Francis Atwoli: “We need to create more sustainable jobs for youth in Africa”

Africa needs more sustainable jobs for youth who represent the majority of African population, says Francis Atwoli, the newly elected president of African Trade Unions Unity (OATUU) and vice president of the global International Trade Union Confederation (ITUC). In this interview, Atwoli gives his views about the role of unions in helping young workers in Africa. As Secretary General of the Central Organisation of Trade Unions (COTU-Kenya), Atwoli also discusses workers’ complaints in his country.

News | 02 April 2014
Francis Atwoli
Secretary General of COTU-Kenya
ACTRAV INFO: During this ILO Governing Body session (March 2014), special focus was placed on youth employment. As newly elected president of OATUU, what is your view on this issue for Africa?

Africa has so many problems regarding working women and men. But we need to work hard to make sure that we support our governments on the management and utilization of our minerals. Then we can be in a position to create employment for our own people.

With OATUU’s efforts, we need also to make sure that employers on the continent are creating employment for youth. In this regard, we need more investment on education and skills. Africa has a lot of opportunities -- more than any other continent. The global economic and financial crisis adversely affected Africa because our continent invested very heavily in its informal economy. We need to do now is make sure that the informal economy is formalized. This process will help to create sustained employment on the continent especially for youth and women.
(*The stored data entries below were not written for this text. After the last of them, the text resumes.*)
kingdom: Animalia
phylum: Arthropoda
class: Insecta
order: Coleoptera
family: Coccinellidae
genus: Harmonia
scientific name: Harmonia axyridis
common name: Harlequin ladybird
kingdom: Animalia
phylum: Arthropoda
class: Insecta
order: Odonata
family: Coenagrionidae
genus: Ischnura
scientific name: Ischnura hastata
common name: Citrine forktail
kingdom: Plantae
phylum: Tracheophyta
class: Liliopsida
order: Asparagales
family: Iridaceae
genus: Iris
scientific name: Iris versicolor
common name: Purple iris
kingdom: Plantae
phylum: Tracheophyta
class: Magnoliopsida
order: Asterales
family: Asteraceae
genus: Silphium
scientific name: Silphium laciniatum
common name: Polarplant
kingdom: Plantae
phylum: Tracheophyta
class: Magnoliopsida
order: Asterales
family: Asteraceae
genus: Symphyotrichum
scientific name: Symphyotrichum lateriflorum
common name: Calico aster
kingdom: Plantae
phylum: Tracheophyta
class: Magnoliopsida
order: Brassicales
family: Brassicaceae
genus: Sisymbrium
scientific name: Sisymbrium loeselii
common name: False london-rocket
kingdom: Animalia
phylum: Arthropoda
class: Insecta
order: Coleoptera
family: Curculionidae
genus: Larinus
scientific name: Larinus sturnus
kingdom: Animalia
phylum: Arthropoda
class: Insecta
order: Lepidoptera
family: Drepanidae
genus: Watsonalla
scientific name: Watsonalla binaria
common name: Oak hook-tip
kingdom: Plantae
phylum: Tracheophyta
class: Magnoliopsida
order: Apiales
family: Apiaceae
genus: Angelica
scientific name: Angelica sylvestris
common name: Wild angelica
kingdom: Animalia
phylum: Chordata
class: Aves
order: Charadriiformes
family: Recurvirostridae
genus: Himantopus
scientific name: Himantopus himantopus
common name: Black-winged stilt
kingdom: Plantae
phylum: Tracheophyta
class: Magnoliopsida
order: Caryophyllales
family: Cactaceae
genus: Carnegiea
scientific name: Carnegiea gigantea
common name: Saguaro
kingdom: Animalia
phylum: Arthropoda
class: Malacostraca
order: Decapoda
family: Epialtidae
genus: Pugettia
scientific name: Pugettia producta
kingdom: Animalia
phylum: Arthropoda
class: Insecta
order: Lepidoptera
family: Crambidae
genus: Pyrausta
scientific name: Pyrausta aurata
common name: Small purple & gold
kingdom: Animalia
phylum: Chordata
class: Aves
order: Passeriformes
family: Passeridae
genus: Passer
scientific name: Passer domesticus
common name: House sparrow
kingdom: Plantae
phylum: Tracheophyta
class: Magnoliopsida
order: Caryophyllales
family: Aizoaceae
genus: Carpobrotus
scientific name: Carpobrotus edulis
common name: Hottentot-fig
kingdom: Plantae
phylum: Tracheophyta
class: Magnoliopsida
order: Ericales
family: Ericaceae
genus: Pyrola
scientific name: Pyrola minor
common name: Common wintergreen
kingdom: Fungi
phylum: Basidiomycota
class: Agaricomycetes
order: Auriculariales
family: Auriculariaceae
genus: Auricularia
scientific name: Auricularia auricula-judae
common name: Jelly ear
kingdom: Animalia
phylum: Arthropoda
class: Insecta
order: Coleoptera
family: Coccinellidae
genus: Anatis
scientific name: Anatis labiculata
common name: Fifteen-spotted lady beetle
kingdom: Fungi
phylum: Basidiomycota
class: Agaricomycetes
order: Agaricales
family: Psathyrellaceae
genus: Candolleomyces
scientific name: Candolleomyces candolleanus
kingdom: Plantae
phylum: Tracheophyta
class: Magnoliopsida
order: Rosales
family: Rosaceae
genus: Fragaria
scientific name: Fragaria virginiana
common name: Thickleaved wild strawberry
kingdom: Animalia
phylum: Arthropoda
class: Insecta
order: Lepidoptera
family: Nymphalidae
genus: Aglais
We need to make sure that youth and women are also involved with production on the continent.

Africa is full of potential. We only need to try to correct some of our governments on where they go wrong and make sure we are able to attract sustainable direct and indirect investments for economic growth on the continent.

ACTRAV INFO: What can unions do to help young workers in Africa?

Trade unions will have an impact in sensitizing our governments, making sure that we protect the output of our minerals and in promoting region integration. By doing this, we can trade among ourselves, because we are not in a position of competing internationally. On the international market, Africa contributes only 3% but if we can use that 3% on the continent, it will redouble. When we start competing, we could have a better share of more than 25 or 30% on the total global economic market.

ACTRAV INFO: As Secretary General of COTU-Kenya, could you tell us more about the trade union situation in Kenya vis-à-vis relations with employers and your government ?

We have a problem with the newly elected government in Kenya, especially in relation to the operations and management of the National Social Security Funds (NSSF). The government is currently not respecting tripartism arrangements that governs the NSSF, in line with several ILO Conventions, including Conventions Nos. 1, 87, 98, and 144.

Elsewhere, the government is trying to disrupt the Central Organisation of Trade Unions (COTU-Kenya) by not adhering to the National Labour Board which regulates industrial relations in Kenya. They have gone out of their way in trying to support and form yellow unions that listen to the government. I don’t think that is the way of strengthening industrial relations. It is against ILO standards because it engages in the application of unfair labour practices. That is what the Kenya government is trying to introduce but as workers, we are united and employers are supporting us.